### Exercise prompt
If a line of the listing contains the string "plus", return that line.

### Dataset content

*** Block opens ***

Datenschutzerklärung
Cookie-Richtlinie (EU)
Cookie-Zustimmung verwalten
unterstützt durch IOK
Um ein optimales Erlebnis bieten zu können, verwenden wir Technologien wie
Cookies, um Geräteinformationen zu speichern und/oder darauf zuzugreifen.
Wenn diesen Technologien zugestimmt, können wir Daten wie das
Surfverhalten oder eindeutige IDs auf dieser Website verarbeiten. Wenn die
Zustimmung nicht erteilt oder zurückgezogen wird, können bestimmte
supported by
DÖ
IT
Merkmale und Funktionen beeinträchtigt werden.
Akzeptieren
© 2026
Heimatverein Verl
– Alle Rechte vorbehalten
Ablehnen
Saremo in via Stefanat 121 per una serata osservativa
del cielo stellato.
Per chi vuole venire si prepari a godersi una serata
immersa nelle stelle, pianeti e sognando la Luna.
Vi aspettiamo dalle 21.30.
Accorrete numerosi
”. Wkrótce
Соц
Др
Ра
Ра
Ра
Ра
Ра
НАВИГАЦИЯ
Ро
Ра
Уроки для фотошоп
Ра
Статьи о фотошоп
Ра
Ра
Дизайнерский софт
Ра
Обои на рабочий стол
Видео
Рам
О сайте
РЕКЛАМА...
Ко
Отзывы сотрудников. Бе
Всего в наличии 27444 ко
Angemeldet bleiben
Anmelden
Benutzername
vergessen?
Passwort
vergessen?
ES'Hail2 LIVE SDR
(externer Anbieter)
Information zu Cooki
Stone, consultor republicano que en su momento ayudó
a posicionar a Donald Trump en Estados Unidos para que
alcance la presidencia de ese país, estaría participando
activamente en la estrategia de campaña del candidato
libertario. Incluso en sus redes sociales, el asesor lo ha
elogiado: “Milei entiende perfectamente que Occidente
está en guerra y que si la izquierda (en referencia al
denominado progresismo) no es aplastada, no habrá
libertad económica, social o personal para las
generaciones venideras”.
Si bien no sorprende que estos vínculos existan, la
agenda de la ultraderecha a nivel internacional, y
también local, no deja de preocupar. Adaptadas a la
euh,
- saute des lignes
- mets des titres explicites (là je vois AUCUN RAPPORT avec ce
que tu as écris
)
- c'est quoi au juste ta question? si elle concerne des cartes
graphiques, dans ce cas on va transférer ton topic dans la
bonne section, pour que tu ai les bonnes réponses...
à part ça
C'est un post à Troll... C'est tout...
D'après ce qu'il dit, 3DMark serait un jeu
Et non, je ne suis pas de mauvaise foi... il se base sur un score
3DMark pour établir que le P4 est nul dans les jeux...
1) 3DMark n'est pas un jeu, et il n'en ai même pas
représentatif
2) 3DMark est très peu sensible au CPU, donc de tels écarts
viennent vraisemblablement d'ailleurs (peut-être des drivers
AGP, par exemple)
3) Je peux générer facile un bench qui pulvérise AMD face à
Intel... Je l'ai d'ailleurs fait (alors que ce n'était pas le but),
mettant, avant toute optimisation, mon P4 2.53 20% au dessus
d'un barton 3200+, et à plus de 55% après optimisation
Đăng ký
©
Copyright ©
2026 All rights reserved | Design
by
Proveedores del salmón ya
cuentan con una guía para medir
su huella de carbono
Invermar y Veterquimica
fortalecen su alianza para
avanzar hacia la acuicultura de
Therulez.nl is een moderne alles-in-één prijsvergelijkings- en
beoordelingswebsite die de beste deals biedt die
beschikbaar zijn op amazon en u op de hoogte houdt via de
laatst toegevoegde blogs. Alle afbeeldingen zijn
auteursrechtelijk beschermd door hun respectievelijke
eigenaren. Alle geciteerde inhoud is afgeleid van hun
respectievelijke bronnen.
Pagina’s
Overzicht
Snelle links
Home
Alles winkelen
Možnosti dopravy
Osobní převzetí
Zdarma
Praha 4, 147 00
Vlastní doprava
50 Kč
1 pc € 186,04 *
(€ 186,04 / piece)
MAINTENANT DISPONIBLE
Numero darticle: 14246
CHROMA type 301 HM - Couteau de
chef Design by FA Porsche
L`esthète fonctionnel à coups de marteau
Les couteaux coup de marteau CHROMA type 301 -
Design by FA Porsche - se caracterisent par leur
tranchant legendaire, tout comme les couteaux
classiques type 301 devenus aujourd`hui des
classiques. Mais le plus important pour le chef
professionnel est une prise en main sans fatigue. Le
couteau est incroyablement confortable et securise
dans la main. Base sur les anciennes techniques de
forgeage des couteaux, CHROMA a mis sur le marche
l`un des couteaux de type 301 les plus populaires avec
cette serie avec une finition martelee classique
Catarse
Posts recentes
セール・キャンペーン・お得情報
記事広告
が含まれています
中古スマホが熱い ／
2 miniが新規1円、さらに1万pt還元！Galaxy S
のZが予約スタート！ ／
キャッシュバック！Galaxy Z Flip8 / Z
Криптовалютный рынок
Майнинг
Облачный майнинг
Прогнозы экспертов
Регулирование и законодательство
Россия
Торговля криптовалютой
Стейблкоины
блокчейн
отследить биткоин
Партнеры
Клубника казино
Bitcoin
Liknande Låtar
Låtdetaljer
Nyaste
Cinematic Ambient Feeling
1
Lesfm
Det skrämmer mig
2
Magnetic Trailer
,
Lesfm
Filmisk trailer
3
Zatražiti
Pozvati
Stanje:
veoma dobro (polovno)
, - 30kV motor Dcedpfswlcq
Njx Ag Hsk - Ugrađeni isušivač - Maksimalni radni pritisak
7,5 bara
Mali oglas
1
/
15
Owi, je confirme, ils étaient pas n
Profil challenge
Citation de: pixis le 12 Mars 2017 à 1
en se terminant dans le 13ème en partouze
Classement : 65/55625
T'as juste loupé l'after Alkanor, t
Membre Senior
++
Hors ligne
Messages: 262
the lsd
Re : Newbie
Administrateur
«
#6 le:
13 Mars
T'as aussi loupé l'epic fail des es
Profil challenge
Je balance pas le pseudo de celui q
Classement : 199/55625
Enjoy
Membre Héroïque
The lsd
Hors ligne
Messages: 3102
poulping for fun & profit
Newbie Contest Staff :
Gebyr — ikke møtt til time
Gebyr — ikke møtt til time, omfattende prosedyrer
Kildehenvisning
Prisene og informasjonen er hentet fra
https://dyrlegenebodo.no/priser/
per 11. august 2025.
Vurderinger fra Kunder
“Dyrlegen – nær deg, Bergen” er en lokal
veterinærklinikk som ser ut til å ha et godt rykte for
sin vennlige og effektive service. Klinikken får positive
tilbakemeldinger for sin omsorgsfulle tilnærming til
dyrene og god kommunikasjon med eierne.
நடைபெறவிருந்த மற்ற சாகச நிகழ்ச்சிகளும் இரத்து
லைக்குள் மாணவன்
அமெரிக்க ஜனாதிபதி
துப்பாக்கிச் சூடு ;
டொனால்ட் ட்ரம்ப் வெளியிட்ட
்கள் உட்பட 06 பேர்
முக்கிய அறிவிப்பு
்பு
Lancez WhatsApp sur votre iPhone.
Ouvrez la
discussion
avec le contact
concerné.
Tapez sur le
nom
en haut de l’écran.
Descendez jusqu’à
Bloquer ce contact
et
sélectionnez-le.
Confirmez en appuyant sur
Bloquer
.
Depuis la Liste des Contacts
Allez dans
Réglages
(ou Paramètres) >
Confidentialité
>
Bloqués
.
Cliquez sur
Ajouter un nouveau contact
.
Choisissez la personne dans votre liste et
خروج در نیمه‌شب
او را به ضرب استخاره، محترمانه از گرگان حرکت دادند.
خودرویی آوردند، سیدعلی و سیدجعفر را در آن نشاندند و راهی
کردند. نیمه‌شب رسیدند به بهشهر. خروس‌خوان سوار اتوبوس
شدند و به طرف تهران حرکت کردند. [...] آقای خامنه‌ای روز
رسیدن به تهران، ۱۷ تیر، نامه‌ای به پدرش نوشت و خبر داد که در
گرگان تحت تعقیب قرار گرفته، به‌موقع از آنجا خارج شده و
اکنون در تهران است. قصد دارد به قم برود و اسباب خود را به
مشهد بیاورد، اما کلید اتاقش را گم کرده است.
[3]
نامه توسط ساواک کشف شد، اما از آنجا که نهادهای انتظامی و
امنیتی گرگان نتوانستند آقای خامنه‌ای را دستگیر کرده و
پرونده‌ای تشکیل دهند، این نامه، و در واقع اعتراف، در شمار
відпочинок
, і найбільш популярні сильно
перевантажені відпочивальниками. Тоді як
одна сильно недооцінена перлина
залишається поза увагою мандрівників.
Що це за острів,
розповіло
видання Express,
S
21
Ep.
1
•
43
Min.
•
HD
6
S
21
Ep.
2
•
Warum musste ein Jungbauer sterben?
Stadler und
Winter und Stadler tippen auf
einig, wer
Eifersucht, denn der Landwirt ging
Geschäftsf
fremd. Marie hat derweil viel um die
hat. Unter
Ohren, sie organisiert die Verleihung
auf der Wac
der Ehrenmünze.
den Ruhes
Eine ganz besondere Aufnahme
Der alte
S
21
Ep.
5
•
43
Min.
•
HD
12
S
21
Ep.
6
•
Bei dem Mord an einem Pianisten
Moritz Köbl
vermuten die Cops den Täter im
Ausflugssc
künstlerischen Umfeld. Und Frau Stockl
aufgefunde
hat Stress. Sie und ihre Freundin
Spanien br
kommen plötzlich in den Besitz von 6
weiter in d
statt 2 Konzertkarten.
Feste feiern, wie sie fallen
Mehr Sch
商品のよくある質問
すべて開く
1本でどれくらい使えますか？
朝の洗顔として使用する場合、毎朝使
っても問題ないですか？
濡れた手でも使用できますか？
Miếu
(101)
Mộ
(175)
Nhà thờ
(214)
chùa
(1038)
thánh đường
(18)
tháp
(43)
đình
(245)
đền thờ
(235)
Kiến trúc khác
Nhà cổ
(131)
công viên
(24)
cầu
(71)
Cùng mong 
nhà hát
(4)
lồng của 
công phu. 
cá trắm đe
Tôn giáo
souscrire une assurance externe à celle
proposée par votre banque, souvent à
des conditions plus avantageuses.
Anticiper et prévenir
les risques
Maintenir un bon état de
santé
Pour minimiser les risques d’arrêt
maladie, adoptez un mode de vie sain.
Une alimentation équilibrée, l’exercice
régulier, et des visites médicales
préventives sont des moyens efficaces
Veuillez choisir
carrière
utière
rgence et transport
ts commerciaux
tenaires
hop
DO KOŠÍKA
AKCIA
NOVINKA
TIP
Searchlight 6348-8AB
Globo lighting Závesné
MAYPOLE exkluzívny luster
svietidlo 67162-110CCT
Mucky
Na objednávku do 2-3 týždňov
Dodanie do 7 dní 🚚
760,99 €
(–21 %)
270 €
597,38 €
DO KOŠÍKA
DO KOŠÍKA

*** Block closes ***

### The answer
d'un barton 3200+, et à plus de 55% après optimisation
classiques. Mais le plus important pour le chef
l`un des couteaux de type 301 les plus populaires avec
des conditions plus avantageuses.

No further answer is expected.